USFDA grants Breakthrough Therapy Designation for Idiopathic Pulmonary Fibrosis therapy

Boehringer Ingelheim plans to study this novel investigational therapy in patients with progressive fibrosing interstitial lung diseases

Boehringer Ingelheim announced that the U.S. Food and Drug Administration (FDA) granted Breakthrough Therapy Designation to its novel investigational therapy, BI 1015550, for the treatment of idiopathic pulmonary fibrosis (IPF). BI 1015550 is an oral, phosphodiesterase 4B (PDE4B) inhibitor with the potential to address both pulmonary fibrosis –irreversible scarring of lung tissue that negatively impacts lung function – and inflammation associated with progressive fibrosing interstitial lung diseases (ILDs).
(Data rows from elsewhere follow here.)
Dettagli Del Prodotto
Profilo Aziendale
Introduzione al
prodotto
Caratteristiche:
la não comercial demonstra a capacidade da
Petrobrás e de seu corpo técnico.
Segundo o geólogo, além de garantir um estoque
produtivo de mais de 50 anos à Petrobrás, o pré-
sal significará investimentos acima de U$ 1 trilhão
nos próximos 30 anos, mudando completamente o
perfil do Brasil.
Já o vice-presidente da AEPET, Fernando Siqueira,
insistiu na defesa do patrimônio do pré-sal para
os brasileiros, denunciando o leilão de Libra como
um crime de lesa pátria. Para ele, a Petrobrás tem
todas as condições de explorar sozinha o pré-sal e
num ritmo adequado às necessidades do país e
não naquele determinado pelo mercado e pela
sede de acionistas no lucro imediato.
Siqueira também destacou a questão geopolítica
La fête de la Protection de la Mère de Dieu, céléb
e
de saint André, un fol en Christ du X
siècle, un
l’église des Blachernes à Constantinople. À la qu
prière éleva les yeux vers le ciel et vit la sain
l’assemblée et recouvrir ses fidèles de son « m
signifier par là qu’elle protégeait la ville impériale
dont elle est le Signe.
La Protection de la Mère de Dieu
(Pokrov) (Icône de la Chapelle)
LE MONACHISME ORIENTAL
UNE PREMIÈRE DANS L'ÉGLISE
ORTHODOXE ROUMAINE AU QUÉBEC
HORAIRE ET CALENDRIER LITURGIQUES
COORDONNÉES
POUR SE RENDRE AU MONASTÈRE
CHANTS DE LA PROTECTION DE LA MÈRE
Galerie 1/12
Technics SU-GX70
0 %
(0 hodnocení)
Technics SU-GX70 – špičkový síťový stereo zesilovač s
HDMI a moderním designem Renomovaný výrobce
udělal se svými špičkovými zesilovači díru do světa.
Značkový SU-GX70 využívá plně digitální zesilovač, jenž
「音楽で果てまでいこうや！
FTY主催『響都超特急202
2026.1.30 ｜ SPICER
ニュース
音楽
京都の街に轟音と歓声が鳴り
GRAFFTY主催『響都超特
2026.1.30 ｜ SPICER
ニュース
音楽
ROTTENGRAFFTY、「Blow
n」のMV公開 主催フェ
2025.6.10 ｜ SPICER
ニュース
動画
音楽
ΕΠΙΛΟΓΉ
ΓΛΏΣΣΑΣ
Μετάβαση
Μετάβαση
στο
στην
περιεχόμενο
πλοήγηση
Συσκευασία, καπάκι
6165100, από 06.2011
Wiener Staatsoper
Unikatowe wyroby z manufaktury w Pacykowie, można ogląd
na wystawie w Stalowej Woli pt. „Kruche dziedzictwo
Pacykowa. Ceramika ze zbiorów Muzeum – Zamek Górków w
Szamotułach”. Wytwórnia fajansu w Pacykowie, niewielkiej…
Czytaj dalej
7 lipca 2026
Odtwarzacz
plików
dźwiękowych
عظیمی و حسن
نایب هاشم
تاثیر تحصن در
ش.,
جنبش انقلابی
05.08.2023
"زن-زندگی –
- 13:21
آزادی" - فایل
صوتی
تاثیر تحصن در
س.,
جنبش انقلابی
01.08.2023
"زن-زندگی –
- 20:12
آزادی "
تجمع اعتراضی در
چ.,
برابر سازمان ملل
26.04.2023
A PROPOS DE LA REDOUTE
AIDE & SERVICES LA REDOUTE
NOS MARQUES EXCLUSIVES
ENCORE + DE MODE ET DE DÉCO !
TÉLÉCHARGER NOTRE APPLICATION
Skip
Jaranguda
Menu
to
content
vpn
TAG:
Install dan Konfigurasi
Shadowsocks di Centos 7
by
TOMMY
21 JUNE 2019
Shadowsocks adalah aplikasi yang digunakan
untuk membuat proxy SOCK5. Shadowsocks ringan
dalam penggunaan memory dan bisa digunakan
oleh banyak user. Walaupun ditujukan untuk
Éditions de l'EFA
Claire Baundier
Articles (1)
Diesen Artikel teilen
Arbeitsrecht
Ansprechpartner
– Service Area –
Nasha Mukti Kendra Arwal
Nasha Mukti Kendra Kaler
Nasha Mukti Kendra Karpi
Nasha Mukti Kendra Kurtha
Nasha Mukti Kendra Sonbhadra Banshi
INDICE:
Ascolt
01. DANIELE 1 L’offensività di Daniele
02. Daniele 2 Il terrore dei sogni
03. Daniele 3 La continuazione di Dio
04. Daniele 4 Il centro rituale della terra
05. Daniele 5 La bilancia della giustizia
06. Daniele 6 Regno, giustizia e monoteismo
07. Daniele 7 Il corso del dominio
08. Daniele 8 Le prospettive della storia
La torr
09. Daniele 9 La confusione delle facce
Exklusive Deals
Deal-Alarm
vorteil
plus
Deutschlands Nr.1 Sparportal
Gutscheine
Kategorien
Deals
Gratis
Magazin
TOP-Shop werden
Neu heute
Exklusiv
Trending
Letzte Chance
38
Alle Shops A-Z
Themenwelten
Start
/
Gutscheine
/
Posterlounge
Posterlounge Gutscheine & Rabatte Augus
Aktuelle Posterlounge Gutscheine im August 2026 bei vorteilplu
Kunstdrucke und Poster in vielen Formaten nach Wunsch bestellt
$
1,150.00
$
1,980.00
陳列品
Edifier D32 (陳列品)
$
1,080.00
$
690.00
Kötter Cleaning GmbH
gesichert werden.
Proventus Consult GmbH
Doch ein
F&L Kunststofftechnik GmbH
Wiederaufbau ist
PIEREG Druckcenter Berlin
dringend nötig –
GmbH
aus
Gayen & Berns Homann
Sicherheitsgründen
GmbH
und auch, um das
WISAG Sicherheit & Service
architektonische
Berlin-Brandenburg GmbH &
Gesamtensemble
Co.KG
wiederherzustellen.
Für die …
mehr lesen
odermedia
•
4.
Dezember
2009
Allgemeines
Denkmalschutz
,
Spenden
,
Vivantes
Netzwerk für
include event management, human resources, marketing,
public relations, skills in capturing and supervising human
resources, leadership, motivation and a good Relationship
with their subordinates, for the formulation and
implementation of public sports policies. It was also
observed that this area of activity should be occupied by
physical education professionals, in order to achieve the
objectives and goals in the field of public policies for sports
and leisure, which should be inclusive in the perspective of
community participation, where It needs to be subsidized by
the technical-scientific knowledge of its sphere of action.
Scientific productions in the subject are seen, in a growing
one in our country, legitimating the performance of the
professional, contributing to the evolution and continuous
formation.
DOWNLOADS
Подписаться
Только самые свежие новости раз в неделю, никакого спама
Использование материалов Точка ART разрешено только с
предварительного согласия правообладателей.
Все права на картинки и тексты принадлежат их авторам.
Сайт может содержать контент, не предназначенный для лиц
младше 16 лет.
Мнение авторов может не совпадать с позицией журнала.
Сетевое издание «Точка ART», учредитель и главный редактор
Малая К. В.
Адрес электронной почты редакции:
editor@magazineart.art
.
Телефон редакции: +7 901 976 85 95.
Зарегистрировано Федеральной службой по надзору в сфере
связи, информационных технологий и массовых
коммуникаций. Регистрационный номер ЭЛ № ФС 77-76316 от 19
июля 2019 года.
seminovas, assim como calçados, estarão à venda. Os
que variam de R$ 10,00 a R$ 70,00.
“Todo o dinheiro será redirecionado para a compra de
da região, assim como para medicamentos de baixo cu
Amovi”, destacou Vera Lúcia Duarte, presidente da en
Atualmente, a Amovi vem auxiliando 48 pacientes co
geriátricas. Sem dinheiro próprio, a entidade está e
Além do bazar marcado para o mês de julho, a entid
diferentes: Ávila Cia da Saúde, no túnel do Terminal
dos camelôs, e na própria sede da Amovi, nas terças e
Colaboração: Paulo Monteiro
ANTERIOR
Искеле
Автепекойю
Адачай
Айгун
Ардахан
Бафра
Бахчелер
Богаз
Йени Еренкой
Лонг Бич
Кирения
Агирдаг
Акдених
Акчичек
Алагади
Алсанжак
“The accelerated development of BI 1015550 is part of Boehringer Ingelheim’s next wave of potential innovative treatments for interstitial lung diseases aimed at preserving lung function and improving the lives of patients,” said Thomas Seck, M.D., senior vice president, Medicine and Regulatory Affairs, Boehringer Ingelheim Pharmaceuticals, Inc. “BI 1015550 represents the first molecule in the class of PDE4B inhibitors that is being studied for IPF and other progressive fibrosing ILDs. We have built on our heritage in pulmonary fibrosis and are acting on the breakthrough designation and clinical data with the goal that this potential novel medicine can reach patients as soon as possible.”